München - Sanitäter sehen Pflegeheime von der Seite, die anderen oft verwehrt bleibt. Die tz sprach mit einem Münchner Rettungssanitäter (31) über seine Einblicke in den Pflege-Alltag:

"Wenn Sie wissen wollen, ob ein Heim gut oder schlecht ist, fragen Sie die Sanitäter“, rät der Münchner Pflege-Experte Claus Fussek, wenn er nach Tipps für gute Heime gefragt wird. „Denn der Sanitäter kommt oft nachts, unangemeldet und sieht alles ungeschönt.“ Die tz sprach mit einem Münchner Rettungssanitäter (31) über seine Einblicke in den Pflege-Alltag:

Was erleben Sie bei Ihren Einsätzen in Münchens Altenheimen?
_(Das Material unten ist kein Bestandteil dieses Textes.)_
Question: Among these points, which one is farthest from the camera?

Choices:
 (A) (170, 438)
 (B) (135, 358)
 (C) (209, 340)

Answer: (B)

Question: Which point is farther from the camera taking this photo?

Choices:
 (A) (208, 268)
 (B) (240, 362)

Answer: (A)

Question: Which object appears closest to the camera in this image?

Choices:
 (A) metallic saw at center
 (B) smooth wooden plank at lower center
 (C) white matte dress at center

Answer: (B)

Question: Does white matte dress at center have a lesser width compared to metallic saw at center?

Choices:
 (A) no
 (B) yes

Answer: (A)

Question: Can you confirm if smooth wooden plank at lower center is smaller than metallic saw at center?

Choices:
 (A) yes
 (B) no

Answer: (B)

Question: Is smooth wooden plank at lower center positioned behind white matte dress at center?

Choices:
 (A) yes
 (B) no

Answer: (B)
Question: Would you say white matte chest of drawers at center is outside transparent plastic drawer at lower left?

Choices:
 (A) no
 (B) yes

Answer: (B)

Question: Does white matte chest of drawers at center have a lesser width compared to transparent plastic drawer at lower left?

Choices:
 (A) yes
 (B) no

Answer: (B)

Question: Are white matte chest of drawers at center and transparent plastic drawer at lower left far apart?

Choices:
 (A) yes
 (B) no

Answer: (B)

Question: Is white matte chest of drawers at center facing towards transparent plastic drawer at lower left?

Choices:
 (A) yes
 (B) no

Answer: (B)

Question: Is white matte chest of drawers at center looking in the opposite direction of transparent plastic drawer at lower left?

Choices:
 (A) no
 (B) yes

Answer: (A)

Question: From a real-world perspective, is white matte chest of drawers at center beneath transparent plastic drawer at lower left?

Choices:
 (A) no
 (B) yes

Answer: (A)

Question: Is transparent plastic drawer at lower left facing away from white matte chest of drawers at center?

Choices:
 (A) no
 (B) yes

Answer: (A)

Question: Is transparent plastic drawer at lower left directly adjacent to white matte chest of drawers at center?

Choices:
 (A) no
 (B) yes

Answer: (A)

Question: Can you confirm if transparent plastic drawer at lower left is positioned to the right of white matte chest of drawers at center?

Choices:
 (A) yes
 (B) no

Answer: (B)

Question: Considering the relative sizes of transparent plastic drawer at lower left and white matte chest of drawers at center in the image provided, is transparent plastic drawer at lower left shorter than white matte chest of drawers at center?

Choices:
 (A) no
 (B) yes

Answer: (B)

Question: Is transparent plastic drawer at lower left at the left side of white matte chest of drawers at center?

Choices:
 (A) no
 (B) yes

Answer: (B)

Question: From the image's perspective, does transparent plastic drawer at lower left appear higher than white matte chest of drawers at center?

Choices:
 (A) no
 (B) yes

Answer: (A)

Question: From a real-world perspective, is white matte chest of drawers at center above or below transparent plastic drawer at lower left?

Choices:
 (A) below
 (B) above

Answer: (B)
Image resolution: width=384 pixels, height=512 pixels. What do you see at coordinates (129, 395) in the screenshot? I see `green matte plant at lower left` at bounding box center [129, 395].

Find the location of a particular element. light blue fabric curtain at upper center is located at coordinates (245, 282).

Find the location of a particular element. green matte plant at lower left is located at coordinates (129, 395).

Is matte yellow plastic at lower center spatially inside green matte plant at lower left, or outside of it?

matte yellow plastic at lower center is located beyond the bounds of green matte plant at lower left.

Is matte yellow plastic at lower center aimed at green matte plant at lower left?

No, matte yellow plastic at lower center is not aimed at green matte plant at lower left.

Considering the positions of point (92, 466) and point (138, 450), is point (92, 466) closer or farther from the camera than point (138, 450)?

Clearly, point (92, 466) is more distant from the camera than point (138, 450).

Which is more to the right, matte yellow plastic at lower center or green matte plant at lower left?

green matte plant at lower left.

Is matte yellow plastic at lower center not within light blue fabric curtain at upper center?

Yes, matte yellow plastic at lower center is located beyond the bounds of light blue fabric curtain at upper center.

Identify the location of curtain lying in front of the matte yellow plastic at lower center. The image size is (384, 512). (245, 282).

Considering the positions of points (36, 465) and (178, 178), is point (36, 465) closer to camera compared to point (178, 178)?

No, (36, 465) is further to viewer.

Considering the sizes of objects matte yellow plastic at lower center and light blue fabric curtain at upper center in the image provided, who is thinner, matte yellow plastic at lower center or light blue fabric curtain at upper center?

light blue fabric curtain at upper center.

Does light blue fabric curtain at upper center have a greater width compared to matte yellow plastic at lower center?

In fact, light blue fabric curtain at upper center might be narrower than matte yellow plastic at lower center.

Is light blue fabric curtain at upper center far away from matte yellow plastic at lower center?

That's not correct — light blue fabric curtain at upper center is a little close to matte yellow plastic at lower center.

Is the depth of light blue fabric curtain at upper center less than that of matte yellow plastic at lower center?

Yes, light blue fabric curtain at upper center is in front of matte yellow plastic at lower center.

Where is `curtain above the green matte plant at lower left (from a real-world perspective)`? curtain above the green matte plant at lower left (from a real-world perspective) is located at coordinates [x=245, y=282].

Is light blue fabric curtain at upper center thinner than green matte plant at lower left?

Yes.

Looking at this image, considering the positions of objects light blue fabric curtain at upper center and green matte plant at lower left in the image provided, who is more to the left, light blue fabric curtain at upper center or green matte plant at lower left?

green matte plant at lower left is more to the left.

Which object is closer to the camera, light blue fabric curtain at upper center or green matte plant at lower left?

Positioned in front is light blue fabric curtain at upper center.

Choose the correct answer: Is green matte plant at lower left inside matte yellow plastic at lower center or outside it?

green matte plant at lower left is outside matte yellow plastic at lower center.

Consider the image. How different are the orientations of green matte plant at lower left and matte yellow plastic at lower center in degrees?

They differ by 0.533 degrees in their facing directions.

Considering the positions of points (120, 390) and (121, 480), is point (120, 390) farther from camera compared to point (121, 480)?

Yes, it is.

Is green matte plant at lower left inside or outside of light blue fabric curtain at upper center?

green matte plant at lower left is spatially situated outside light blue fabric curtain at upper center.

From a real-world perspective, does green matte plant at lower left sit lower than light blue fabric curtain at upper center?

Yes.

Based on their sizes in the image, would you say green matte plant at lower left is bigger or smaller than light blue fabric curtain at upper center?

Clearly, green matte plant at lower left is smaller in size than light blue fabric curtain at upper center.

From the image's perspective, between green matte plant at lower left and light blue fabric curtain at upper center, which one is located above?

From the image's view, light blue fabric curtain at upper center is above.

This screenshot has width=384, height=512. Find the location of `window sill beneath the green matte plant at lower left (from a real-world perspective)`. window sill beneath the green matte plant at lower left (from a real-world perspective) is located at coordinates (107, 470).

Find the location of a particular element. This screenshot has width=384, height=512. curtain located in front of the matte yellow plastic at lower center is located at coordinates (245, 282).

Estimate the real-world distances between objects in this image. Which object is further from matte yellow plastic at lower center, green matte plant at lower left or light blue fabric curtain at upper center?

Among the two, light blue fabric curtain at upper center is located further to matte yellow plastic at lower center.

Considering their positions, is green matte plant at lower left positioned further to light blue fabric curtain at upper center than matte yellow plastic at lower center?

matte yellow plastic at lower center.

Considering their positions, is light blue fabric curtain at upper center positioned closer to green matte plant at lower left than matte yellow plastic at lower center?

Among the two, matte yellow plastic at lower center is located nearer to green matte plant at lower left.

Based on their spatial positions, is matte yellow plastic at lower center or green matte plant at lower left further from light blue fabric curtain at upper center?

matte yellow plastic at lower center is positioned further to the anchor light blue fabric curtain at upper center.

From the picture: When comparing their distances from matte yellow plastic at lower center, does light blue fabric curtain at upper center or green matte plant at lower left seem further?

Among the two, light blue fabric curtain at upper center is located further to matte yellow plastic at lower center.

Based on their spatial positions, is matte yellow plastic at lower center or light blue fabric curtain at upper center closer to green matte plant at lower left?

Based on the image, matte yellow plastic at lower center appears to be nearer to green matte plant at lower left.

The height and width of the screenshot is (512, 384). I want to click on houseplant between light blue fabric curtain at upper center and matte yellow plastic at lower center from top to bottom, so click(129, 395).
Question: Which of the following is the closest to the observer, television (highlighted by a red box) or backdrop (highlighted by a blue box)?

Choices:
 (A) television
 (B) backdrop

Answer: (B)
Robert D.: Das Hauptproblem ist, dass zu wenig Personal da ist. Nachts ist oft eine Aushilfe allein für zwei Stationen zuständig – die weiß noch nicht einmal, wo die Unterlagen von den Patienten sind, für den der Notarzt gerufen wurde!
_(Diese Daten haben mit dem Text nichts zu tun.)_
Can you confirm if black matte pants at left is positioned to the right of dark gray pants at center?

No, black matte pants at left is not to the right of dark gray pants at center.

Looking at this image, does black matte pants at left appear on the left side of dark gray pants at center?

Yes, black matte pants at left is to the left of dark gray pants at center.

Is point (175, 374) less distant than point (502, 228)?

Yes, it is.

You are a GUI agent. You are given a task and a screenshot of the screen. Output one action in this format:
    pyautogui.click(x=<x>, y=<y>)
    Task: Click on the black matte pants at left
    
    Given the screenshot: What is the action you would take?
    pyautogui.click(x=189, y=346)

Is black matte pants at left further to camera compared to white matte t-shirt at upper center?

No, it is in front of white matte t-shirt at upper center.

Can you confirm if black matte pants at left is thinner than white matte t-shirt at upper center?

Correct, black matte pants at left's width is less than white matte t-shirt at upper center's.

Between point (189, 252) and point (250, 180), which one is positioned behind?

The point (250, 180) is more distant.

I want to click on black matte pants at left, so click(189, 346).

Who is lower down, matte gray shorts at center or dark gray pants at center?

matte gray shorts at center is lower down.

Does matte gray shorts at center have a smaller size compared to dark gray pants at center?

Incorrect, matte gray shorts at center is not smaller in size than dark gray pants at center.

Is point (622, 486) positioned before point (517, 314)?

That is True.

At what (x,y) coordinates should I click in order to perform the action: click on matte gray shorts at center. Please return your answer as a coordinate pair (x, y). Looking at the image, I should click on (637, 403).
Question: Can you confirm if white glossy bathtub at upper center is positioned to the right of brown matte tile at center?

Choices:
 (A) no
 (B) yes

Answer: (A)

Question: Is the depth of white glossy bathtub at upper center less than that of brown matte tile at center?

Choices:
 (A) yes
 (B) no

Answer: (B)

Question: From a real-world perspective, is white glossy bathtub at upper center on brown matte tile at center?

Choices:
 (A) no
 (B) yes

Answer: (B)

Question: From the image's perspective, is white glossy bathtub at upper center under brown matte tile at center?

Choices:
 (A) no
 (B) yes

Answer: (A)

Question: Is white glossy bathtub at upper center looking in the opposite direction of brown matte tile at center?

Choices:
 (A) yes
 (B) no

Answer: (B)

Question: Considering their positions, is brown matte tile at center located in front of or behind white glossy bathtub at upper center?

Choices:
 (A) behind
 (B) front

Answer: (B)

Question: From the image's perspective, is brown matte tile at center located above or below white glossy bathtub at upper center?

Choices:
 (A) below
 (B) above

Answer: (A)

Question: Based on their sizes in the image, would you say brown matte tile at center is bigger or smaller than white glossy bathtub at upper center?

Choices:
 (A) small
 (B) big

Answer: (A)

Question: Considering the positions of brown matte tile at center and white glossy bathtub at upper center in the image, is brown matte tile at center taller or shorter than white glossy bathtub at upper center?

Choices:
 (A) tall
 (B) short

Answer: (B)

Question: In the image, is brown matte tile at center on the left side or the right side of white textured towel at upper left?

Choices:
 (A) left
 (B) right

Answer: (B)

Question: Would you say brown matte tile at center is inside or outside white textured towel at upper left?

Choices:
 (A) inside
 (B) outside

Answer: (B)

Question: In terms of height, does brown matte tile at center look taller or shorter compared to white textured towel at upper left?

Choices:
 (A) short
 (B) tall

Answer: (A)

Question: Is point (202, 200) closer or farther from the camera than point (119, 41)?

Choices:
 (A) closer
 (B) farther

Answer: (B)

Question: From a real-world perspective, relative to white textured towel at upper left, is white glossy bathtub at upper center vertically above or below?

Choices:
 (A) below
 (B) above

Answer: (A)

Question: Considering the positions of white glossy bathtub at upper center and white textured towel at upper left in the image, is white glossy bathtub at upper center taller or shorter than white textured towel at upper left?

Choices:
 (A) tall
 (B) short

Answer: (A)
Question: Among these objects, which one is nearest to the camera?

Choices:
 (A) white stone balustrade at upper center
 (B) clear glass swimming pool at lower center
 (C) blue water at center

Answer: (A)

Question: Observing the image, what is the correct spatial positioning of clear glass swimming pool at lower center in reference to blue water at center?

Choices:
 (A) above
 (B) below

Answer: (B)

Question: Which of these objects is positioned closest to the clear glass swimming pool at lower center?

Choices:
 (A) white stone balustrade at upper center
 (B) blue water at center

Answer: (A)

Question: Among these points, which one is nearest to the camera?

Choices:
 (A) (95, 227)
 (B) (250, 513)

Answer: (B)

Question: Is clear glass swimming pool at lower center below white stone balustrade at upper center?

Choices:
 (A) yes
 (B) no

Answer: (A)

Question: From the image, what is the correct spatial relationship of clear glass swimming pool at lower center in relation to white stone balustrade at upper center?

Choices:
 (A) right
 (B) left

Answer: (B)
Wie steht es mit medizinischen Grundkenntnissen bei den Altenpflegern?

Robert D.: Grundsätzlich sind die Grundkenntnisse bei ausgebildeten Pflegekräften gut. Das Problem ist: Weil sie ständig rotieren, kennen die Pflegekräfte den Patienten oft nicht richtig. Dann können sie uns die bei einem Schlaganfall oder einer sturzbedingten Hirnblutung entscheidenden Informationen nicht geben, etwa, wie sich der Patient vor dem Sturz verhalten hat.

Werden Sie oft wegen Stürzen gerufen?

Robert D.: Stürze im Altenheim liegen häufig am Personalmangel, aber auch an schlechtem Sturz-Management. In manchen Heimen gibt es Kontakt-Matten, die bei einem Sturz ein Signal senden. Auch Bettgitter helfen – ich weiß, dass das als freiheitsentziehende Maßnahme umstritten ist. Aber bei manchen Patienten ist ein Bettgitter vernünftig.
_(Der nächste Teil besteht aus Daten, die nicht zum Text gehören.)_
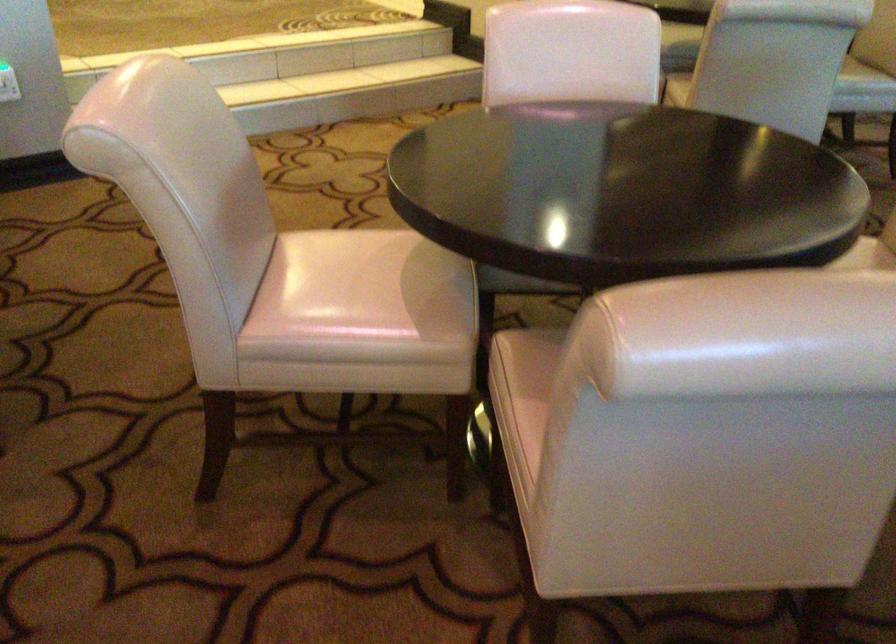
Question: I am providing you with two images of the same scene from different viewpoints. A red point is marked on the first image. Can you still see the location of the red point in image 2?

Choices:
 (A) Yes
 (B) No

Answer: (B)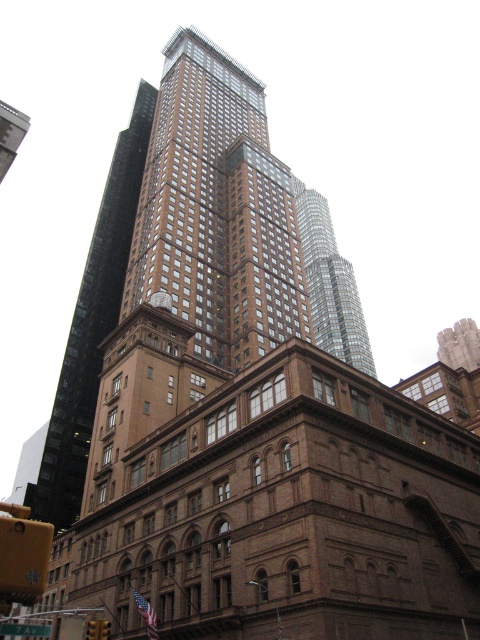
You are standing at point A located at point (81, 481). You want to walk to point B which is 259.87 feet away. The path is clear except for a construction zone that starts at 150 feet from point A. Will you encounter the construction zone before reaching point B?

Yes, you will encounter the construction zone before reaching point B because the construction zone starts at 150 feet from point A, which is less than the total distance of 259.87 feet to point B.

You are a drone operator tasked with flying a drone between the brown glassy building at center and the glassy reflective skyscraper at center. The drone has a maximum flight distance of 250 feet. Based on the scene, can the drone safely complete the flight between these two buildings without exceeding its range?

The distance between the brown glassy building at center and the glassy reflective skyscraper at center is 244.68 feet, which is within the drone operator maximum flight distance of 250 feet. The drone can safely complete the flight between these two buildings without exceeding its range.

You are standing at the origin point of the scene. Where is the brown glassy building at center located in terms of coordinates?

The brown glassy building at center is located at coordinates point [92,326].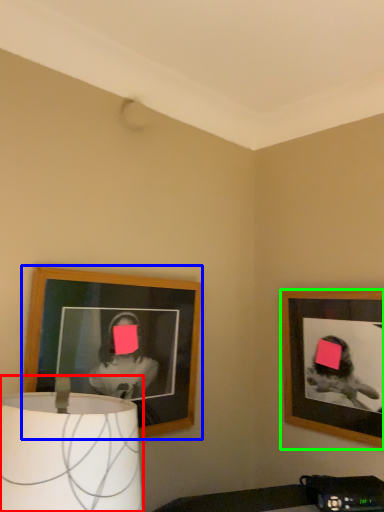
Question: Which is farther away from lamp (highlighted by a red box)? picture frame (highlighted by a blue box) or picture frame (highlighted by a green box)?

Choices:
 (A) picture frame
 (B) picture frame

Answer: (B)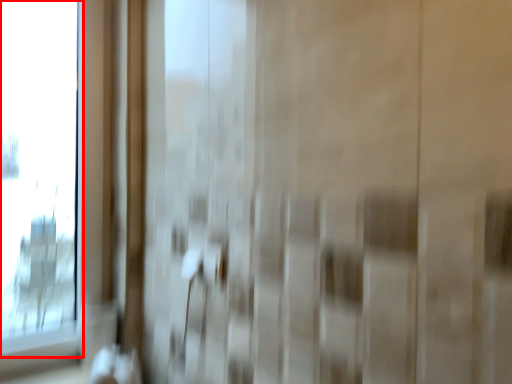
Question: Observing the image, what is the correct spatial positioning of window (annotated by the red box) in reference to door handle?

Choices:
 (A) left
 (B) right

Answer: (A)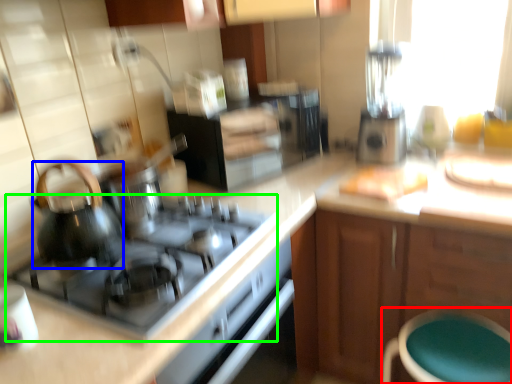
Question: Based on their relative distances, which object is farther from bar stool (highlighted by a red box)? Choose from kitchen appliance (highlighted by a blue box) and gas stove (highlighted by a green box).

Choices:
 (A) kitchen appliance
 (B) gas stove

Answer: (A)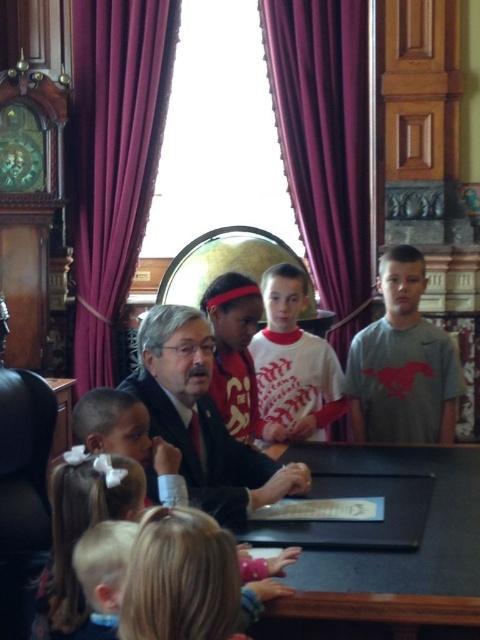
Question: Considering the real-world distances, which object is farthest from the blonde hair with bow at lower left?

Choices:
 (A) matte red headband at center
 (B) purple velvet curtain at upper center
 (C) gray matte shirt at right

Answer: (B)

Question: Which object appears closest to the camera in this image?

Choices:
 (A) black suit at center
 (B) purple velvet curtain at upper center
 (C) blonde hair with bow at lower left

Answer: (C)

Question: Is black suit at center above blonde hair with bow at lower left?

Choices:
 (A) no
 (B) yes

Answer: (B)

Question: Which object appears closest to the camera in this image?

Choices:
 (A) matte red headband at center
 (B) white cotton shirt at center
 (C) black suit at center

Answer: (C)

Question: Is purple velvet curtain at left below white cotton shirt at center?

Choices:
 (A) no
 (B) yes

Answer: (A)

Question: Considering the relative positions of black glossy table at center and white cotton shirt at center in the image provided, where is black glossy table at center located with respect to white cotton shirt at center?

Choices:
 (A) above
 (B) below

Answer: (B)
Was sagen Sie zu dem Argument, mehr Personal wird die ohnehin schon gewaltigen Heimpreise noch mehr hochtreiben?

Robert D.: Ich kann in die Heim-Kalkulation nicht reinschauen. Aber angesichts der hohen Pflegeheimpreise kommt da schon ein Riesenbatzen Geld rein. Ich hatte mal eine alte Frau im Sheraton-Hotel mit dem Krankentransporter abgeholt, die hat mir erzählt: So lange das Geld reicht, werde sie in diesem Luxushotel wohnen, weil das Zimmer dort auch nicht teurer ist, sie das Essen aufs Zimmer bekommt – und im Haus sind zig Ärzte!

Wie groß ist das Problem mit Keimen in den Heimen?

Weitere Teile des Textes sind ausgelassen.